Job ::
In the data below, take the part that begins with the line containing "1662042161909" and ends with the line containing "True or false: Theft". Output only that part as a Markdown table with the columns Row and Line, one row per line, leaving out blank lines and the pictures.

Source data:
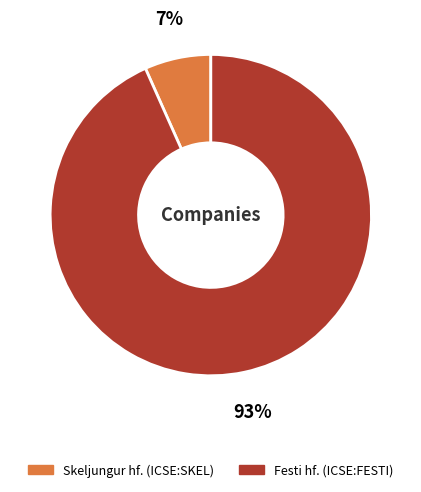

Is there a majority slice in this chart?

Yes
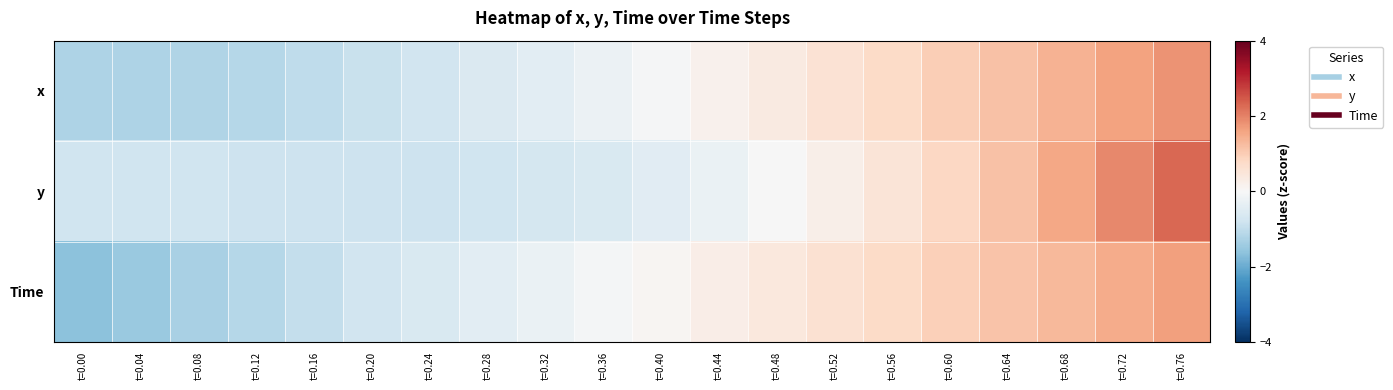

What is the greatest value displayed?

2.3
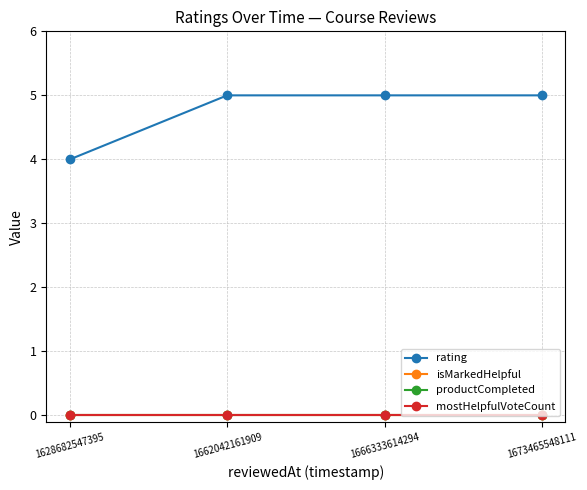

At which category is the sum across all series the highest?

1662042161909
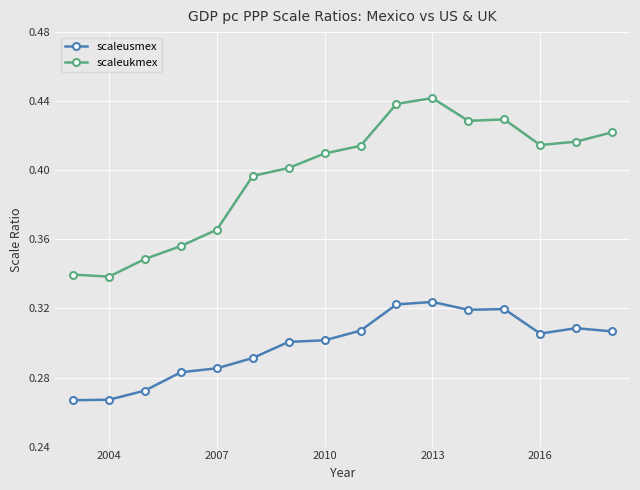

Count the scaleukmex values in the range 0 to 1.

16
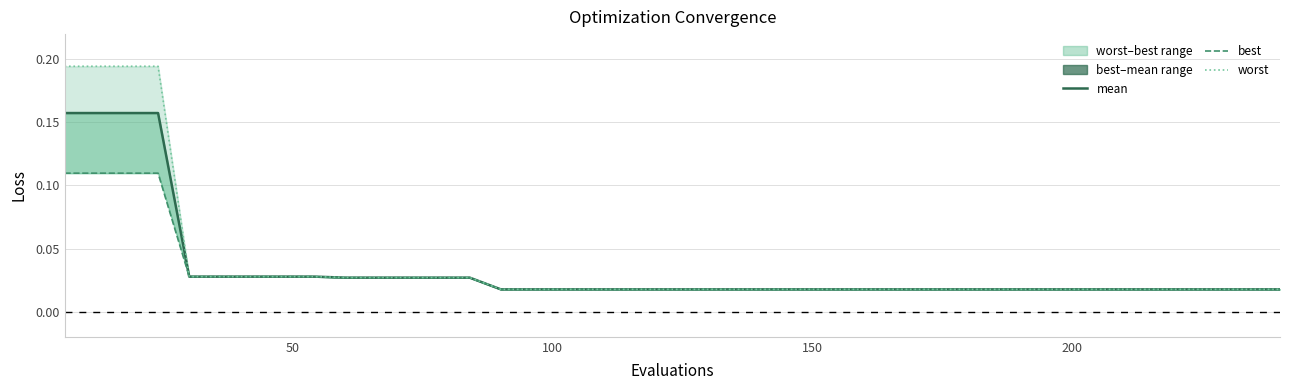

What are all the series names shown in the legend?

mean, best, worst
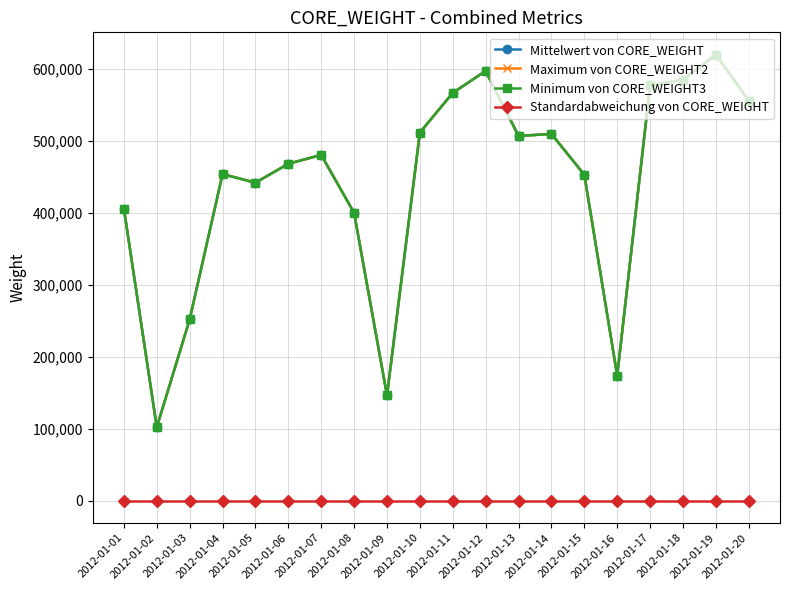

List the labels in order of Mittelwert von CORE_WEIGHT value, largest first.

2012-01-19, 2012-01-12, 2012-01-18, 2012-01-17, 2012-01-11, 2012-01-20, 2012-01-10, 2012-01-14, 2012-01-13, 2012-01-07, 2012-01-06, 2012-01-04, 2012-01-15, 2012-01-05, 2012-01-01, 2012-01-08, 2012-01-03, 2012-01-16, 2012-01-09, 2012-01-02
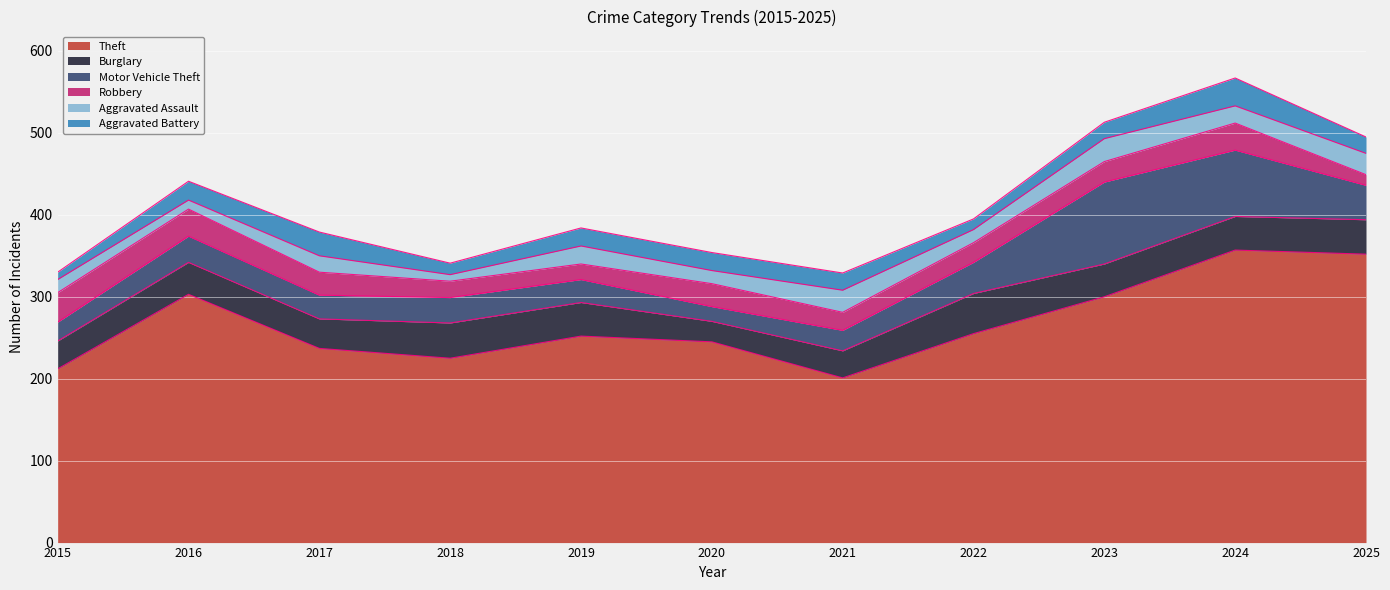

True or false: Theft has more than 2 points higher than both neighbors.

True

---

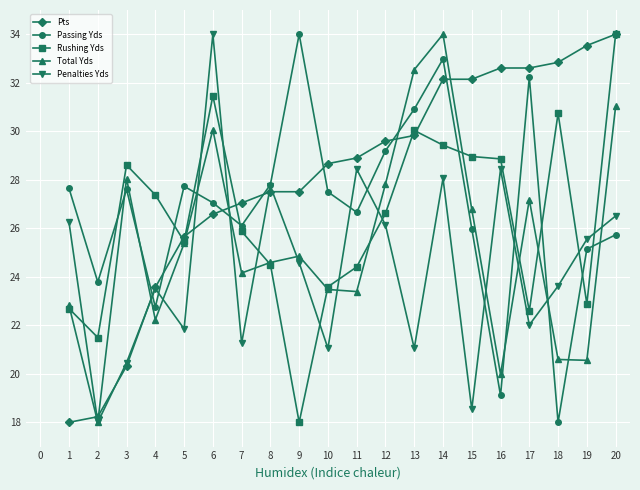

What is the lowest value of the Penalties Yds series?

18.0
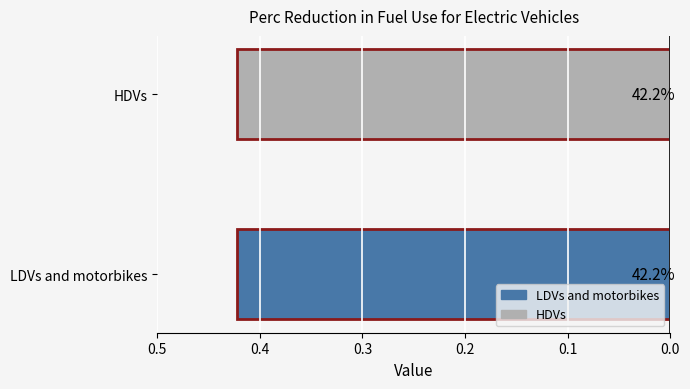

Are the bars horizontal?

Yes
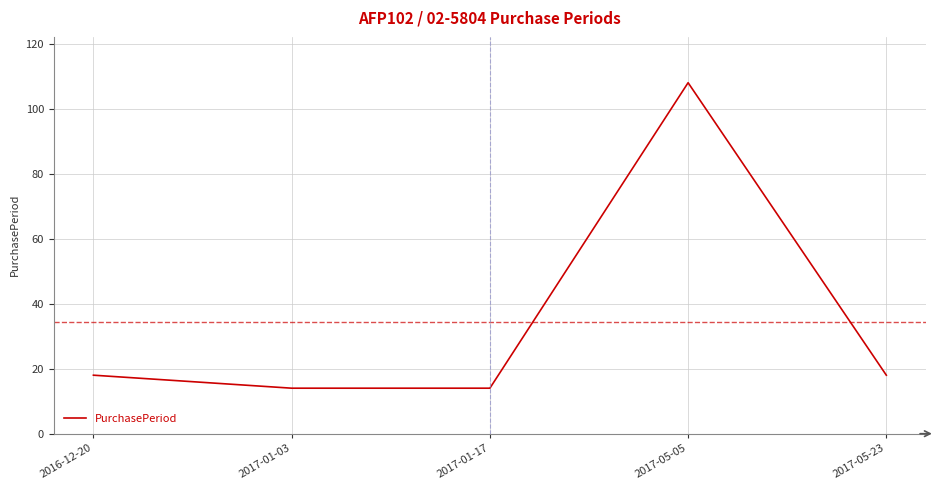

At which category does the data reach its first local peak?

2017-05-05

Answer area ::
| Row | Line |
|---|---|
| 1 | 1662042161909 |
| 2 | Count the scaleukmex values in the range 0 to 1. |
| 3 | 16 |
| 4 | What are all the series names shown in the legend? |
| 5 | mean, best, worst |
| 6 | List the labels in order of Mittelwert von CORE_WEIGHT value, largest first. |
| 7 | 2012-01-19, 2012-01-12, 2012-01-18, 2012-01-17, 2012-01-11, 2012-01-20, 2012-01-10, 2012-01-14, 2012-01-13, 2012-01-07, 2012-01-06, 2012-01-04, 2012-01-15, 2012-01-05, 2012-01-01, 2012-01-08, 2012-01-03, 2012-01-16, 2012-01-09, 2012-01-02 |
| 8 | True or false: Theft has more than 2 points higher than both neighbors. |